Romain Duris…new guy in New York

“CHINESE PUZZLE” My rating: B (Opens July 25 at the Tivoli)

117 minutes | MPAA rating: R

 

“Chinese Puzzle” is the third film in a series that began in 2002 with “L’Auberge Espangnol,” about a group of college  foreign exchange students living in a Barcelona boarding house.

Writer/director Cedric Klapisch checked in on those same characters as they turned 30 in 2005’s “Russian Dolls.”

“Chinese Puzzle,” the third installment, finds the characters hitting 40 and no more at ease in matters of love than they were as adolescents.

Caplisch’s films are less well known than the celebrated “Seven Up” documentary series (which has followed a group of former British schoolchildren for half a century) or Richard Linklater’s “Before…” films that periodically revisit lovers played by Julie Delpy and Ethan Hawke.

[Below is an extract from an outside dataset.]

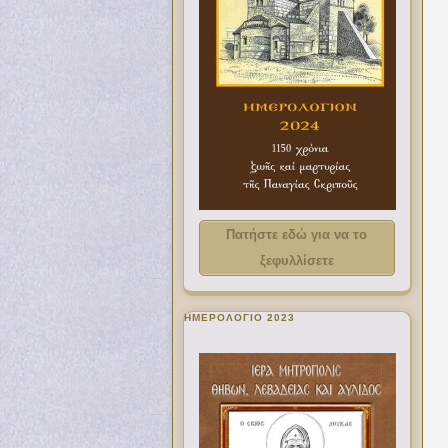
Πατήστε εδώ για να το
ξεφυλλίσετε
ΗΜΕΡΟΛΟΓΙΟ 2023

But as with those other efforts, Klapisch’s films are bit like a reunion with old friends. The characters may be fictional, but there’s something oddly moving about watching the same actors play the same characters at different stages in life.

As “Chinese Puzzle” begins, Klapisch’s central character, Xavier (Romain Duris), has achieved a degree of fame as a novelist. He and his former college housemate, the British Wendy (Kelly Reilly), are married with two kids. Xavier still hangs with his best friend, the tomboyish lesbian Isabelle (Cecile De France).

He thinks life is swell. So he’s floored when Wendy returns from a business trip to New  York and announces that she’s met someone and is moving to the U.S. — and taking the children.

When Isabelle announces that she, too, has fallen for a New Yorker and is immigrating,  Xavier figures there’s not much left for him in Paris.  He jumps the pond.

“Chinese Puzzle” — that’s how Xavier describes his knottily confusing life — is a round robin of friendships and potential romances. Not to mention a comedy of dislocation as the Gallic Xavier learns to negotiates the brave new world of NYC.